Advanced Micro Devices Inc. has launched the Instinct MI300 series data center AI accelerators together with the ROCm 6 software stack supporting large language models (LLMs).
AMD Instinct MI300 module, APU and platform specifications. Source: AMD.
As part of supporting documentation AMD has made bold claims for the MI300x’s ability to outperform Nvidia’s H100. AMD is claiming a 32 percent performance advantage for MI300x against Nvidia’s H100 across TensorFloat, floating point, block-float and integer data types compated with the H100. The H100 has 80Gbytes of HBM3 memory compared with the MI300X’s 192Gbytes.
It is also notable that the MI300X is made using TSMC’s 5nm and 6nm manufacturing process technologies while the H100 is made using the TSMC 4N process (4nm).
MI300X AI performance (Peak TFLOPs) by data type. Source: AMD.
The MI300 follows AMD’s CDNA3 GPU architecture and is manufactured using chiplets made using foundry TSMC’s 5nm and 6nm FinFET process technologies. The component has 19,456 stream processors and 304 computing units with maximum clock frequency of 2.1GHz. This provides peak FP16 performance of 1.3PFLOPS and peak INT8 performance of 2.6POPS.
The component is delivered on an OCP Accelerator Module (OAM) and uses passive cooling. The module includes 192 Gbytes of HBM3 memory with a peak theoretical memory bandwidth of 5.3Tbytes per second.
The ROCm 6 supports for new data types, advanced graph and kernel optimizations, optimized libraries and state of the art attention algorithms, which together with MI300X deliver approximately an 8x performance increase for overall latency in text generation on Llama 2 compared to ROCm 5 running on the MI250.
APU and platform
The AMD Instinct MI300A is an accelerated processing unit (APU) that has less Instinct accelerators but includes Epyc processors with shared memory to enable enhanced efficiency, flexibility, and programmability. They are designed to accelerate the convergence of AI and high-performance computing.
The MI300A includes 228 compute units and 24 Zen 4 x86 CPU cores together with 128Gbytes of HBM3 memory.
The AMD Instinct platform is a generative AI platform with eight MI300X accelerators to offer 1.5Tbytes of HBM3 memory capacity.

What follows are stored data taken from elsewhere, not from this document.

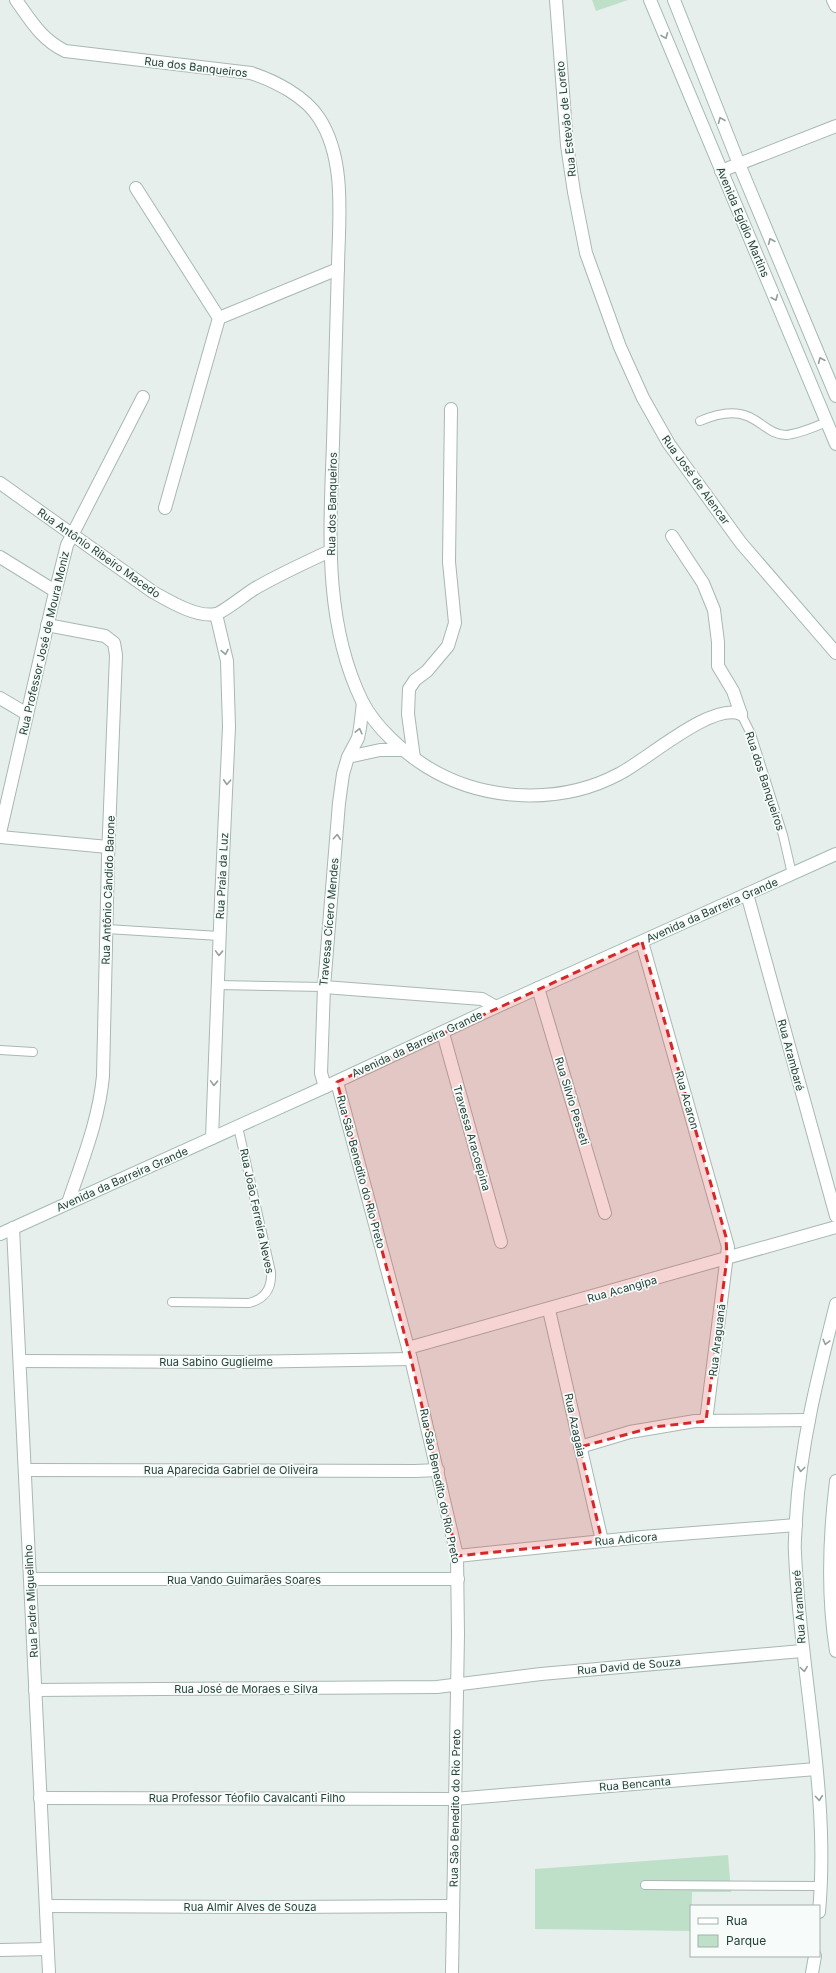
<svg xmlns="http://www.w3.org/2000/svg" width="836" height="1973" font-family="Inter,sans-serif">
	<rect width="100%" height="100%" fill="#e6efeb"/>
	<g fill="#bfe0c8">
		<path d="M 592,0 L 628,0 L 596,11 Z"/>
		<path d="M 728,1855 L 731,1892 L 692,1892 L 691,1931 L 535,1929 L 535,1869 Z"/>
	</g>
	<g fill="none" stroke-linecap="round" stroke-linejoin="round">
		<g stroke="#a8b8b2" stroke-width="10">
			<g id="service">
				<path d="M 700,421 C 714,415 732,410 747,416 C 761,421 770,435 786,435 C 799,434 814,427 827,422"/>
				<path d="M 741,714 L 751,734 L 783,835 L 792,874"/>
				<path d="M 107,929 L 219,936"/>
				<path d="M 218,985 L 324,987"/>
				<path d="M 0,1050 L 33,1052"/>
				<path d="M 172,1302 L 249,1303 C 265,1299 272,1288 271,1272 L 238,1127"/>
				<path d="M 645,1885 L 821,1886"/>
			</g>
		</g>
		<g stroke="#a8b8b2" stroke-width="14">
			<g id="minor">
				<path d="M 16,0 C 31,21 41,39 65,51 L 251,73 C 275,81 305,96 319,118 C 346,159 339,218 338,265 C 336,324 335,384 333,443 C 330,529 323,621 362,701 C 375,727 403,752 427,767 C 484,802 561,805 619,774 C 647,760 711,702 741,714"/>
				<path d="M 556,0 L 567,145 L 574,192 L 586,253 L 620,347 L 643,398 L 669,444 L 741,543 L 836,653"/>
				<path d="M 833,0 L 836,6"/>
				<path d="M 721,171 L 836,126"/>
				<path d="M 136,188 L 219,318 L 165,508"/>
				<path d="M 219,318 L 338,269"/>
				<path d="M 0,483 L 153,592 C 169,601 197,618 216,614 C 222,613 246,594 254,589 C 278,575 304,563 330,551"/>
				<path d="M 672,536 L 703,583 L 714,610 L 718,642 L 718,666 L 733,691 L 741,714"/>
				<path d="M 0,557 L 55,591"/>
				<path d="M 47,625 L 105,636 L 114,643 L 116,655 L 108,858 L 103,1076 C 99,1120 82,1161 68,1203"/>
				<path d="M 0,698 L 27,714"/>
				<path d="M 348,757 L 380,750 L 401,750"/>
				<path d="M 414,758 L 408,714 L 409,689 L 415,680 L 427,671 L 448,646 L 455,623 L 449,562 L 451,409"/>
				<path d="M 0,833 L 53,601 L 67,545 L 143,397"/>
				<path d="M 0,837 L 108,847"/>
				<path d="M 747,894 L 836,1216"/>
				<path d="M 642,942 L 728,1247 L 706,1421"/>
				<path d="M 324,987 L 482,999 L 496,1007"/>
				<path d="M 538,988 L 605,1213"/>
				<path d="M 443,1033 L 501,1242"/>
				<path d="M 337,1082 L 411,1359 L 457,1556 L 458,1635 L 452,1973"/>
				<path d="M 325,1087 L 321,1073 L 324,987 L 339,803 L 343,774 L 348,757 L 358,738 L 360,728 L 363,703"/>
				<path d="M 212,1138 L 221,901 L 229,727 L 227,661 L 216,614"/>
				<path d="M 13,1228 L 49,1973"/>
				<path d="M 549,1310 L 602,1541"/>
				<path d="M 408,1348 L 836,1227"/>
				<path d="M 20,1361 L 241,1362 L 411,1359"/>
				<path d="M 580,1447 L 630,1432 L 695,1421 L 809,1420"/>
				<path d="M 25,1470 L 415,1471 L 438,1470"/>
				<path d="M 457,1556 L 642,1537 L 796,1525"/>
				<path d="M 30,1579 L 458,1579"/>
				<path d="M 35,1690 L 437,1687 L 541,1674 L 802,1651"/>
				<path d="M 40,1798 L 454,1799 L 816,1769"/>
				<path d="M 46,1906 L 280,1907 L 453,1906"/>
				<path d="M 0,1950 L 47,1949"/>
			</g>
		</g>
		<g stroke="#a4bbb3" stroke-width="14">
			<g id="secondary">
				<path d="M 650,0 L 836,444"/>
				<path d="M 674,0 L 739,164 L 836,396"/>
				<path d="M 0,1234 L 325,1087 L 496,1007 L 836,854"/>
				<path d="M 836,1481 C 829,1538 827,1595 836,1651"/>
				<path d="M 819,1912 C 830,1792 800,1673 795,1553 C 794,1542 796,1530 796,1519 C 800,1446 818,1375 836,1304"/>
				<path d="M 812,1973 L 815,1956"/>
			</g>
		</g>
		<use href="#service" stroke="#fff" stroke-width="8"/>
		<use href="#minor" stroke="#fff" stroke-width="12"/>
		<use href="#secondary" stroke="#fff" stroke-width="12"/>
	</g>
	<defs><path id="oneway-chevron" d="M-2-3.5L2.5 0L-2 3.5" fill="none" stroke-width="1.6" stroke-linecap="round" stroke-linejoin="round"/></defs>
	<g stroke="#92a09c">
		<use href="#oneway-chevron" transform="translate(665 36) rotate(68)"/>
		<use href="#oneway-chevron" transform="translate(721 120) rotate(-112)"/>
		<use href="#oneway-chevron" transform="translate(771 241) rotate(-113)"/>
		<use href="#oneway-chevron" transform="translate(775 298) rotate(67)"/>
		<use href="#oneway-chevron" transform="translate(821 360) rotate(-113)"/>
		<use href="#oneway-chevron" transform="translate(225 652) rotate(79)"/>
		<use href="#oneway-chevron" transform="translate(359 731) rotate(-76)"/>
		<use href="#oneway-chevron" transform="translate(227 782) rotate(93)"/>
		<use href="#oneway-chevron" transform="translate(337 837) rotate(-85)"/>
		<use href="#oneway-chevron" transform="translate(219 953) rotate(92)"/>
		<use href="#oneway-chevron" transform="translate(214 1083) rotate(92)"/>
		<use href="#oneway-chevron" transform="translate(826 1342) rotate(104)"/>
		<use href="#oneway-chevron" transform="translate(801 1469) rotate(97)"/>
		<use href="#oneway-chevron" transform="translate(804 1669) rotate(82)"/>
		<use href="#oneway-chevron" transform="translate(819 1798) rotate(85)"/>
	</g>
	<path fill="#d62828" fill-opacity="0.2" stroke="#d62828" stroke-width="3" stroke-dasharray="8 5" stroke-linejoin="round" d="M 642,942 L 726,1237 L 727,1258 L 706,1421 L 654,1427 L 580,1447 L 602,1541 L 457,1556 L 411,1359 L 337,1082 Z"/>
	<g text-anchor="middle" stroke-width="3.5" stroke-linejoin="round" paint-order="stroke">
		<g font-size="11" fill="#24423a" stroke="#f7fbf9">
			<text transform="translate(196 67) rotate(7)" y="4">Rua dos Banqueiros</text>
			<text transform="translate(566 119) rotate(-96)" y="4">Rua Estevão de Loreto</text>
			<text transform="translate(743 222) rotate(67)" y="4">Avenida Egídio Martins</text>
			<text transform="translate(696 480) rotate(54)" y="4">Rua José de Alencar</text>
			<text transform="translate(332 504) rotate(-89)" y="4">Rua dos Banqueiros</text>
			<text transform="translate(99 553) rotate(35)" y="4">Rua Antônio Ribeiro Macedo</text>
			<text transform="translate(44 643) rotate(-77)" y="4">Rua Professor José de Moura Moniz</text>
			<text transform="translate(765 781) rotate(72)" y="4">Rua dos Banqueiros</text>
			<text transform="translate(222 876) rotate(-87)" y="4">Rua Praia da Luz</text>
			<text transform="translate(108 890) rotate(-88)" y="4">Rua Antônio Cândido Barone</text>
			<text transform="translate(712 910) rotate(-24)" y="4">Avenida da Barreira Grande</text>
			<text transform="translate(329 922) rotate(-85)" y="4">Travessa Cícero Mendes</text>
			<text transform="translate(417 1044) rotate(-25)" y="4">Avenida da Barreira Grande</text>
			<text transform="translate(791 1055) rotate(75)" y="4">Rua Arambaré</text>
			<text transform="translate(687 1100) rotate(74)" y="4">Rua Acaron</text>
			<text transform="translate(572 1101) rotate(73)" y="4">Rua Silvio Pesseti</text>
			<text transform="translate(472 1138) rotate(74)" y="4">Travessa Aracoepina</text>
			<text transform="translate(361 1172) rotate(75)" y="4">Rua São Benedito do Rio Preto</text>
			<text transform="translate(122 1179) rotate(-24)" y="4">Avenida da Barreira Grande</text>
			<text transform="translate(257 1211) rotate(78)" y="4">Rua João Ferreira Neves</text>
			<text transform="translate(622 1289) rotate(-16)" y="4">Rua Acangipa</text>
			<text transform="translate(717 1340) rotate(-83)" y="4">Rua Araguanã</text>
			<text x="216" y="1366">Rua Sabino Guglielme</text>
			<text transform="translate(575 1425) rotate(78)" y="4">Rua Azagaia</text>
			<text x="231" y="1474">Rua Aparecida Gabriel de Oliveira</text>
			<text transform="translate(440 1486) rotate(78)" y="4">Rua São Benedito do Rio Preto</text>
			<text transform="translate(626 1539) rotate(-5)" y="4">Rua Adicora</text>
			<text x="244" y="1584">Rua Vando Guimarães Soares</text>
			<text transform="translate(31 1601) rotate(-93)" y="4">Rua Padre Miguelinho</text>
			<text transform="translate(799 1607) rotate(-94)" y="4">Rua Arambaré</text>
			<text transform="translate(629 1666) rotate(-5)" y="4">Rua David de Souza</text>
			<text x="246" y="1693">Rua José de Moraes e Silva</text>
			<text transform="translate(635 1784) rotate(-5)" y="4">Rua Bencanta</text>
			<text x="247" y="1802">Rua Professor Téofilo Cavalcanti Filho</text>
			<text transform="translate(455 1808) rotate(-89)" y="4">Rua São Benedito do Rio Preto</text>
			<text x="250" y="1911">Rua Almir Alves de Souza</text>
		</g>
	</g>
	<rect x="690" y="1905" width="130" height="52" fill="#f7fbf9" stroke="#a3b1ad"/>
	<rect x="698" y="1918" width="20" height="6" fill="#ffffff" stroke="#a3b1ad"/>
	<text x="726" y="1925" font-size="12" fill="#24423a">Rua</text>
	<rect x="698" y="1935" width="20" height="12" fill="#bfe0c8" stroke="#a3b1ad"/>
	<text x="726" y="1945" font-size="12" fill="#24423a">Parque</text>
</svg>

Compared to the Nvidia H100 HGX, the AMD Instinct platform can offer a throughput increase of up to 1.6x when running inference on LLMs such as BLOOM 176B. AMD claims it is the only option on the market capable of running inference for a 70 billion parameter model, such as Llama2 on a single MI300X accelerator.
How much?
Nvidia’s H100 was previously recognized to be the highest-performing AI GPU processor for training and inference in data centers. According to Nvidia, the H100 set performance records in the industry-standard MLPerf benchmarks at 4.5x the performance of its own A100. The H100 is typically used for natural language processing, computer vision, and generative AI and can cost up between US$25,000 and US$40,000 according to reports.
The US government has decided both the H100 and A100 are too performant to be exported to China and some other countries without export licenses and given AMD’s performance claims it is to be expected the same restrictions will apply to the MI300 series.
“We are seeing very strong demand for our new Instinct MI300 GPUs, which are the highest-performance accelerators in the world for generative AI,” said AMD chair and CEO Lisa Su, in a statement. “We are also building significant momentum for our data center AI solutions with the largest cloud companies, the industry’s top server providers, and the most innovative AI startups who we are working closely with to rapidly bring Instinct MI300 solutions to market that will dramatically accelerate the pace of innovation across the entire AI ecosystem.”
At the launch event AMD referenced Microsoft, Dell Technologies, Hewlett Packard Enterprise, Lenovo, Meta, Oracle, Supermicro and others adopting AMD Instinct MI300x and MI300a data center AI accelerators for training and inference solutions.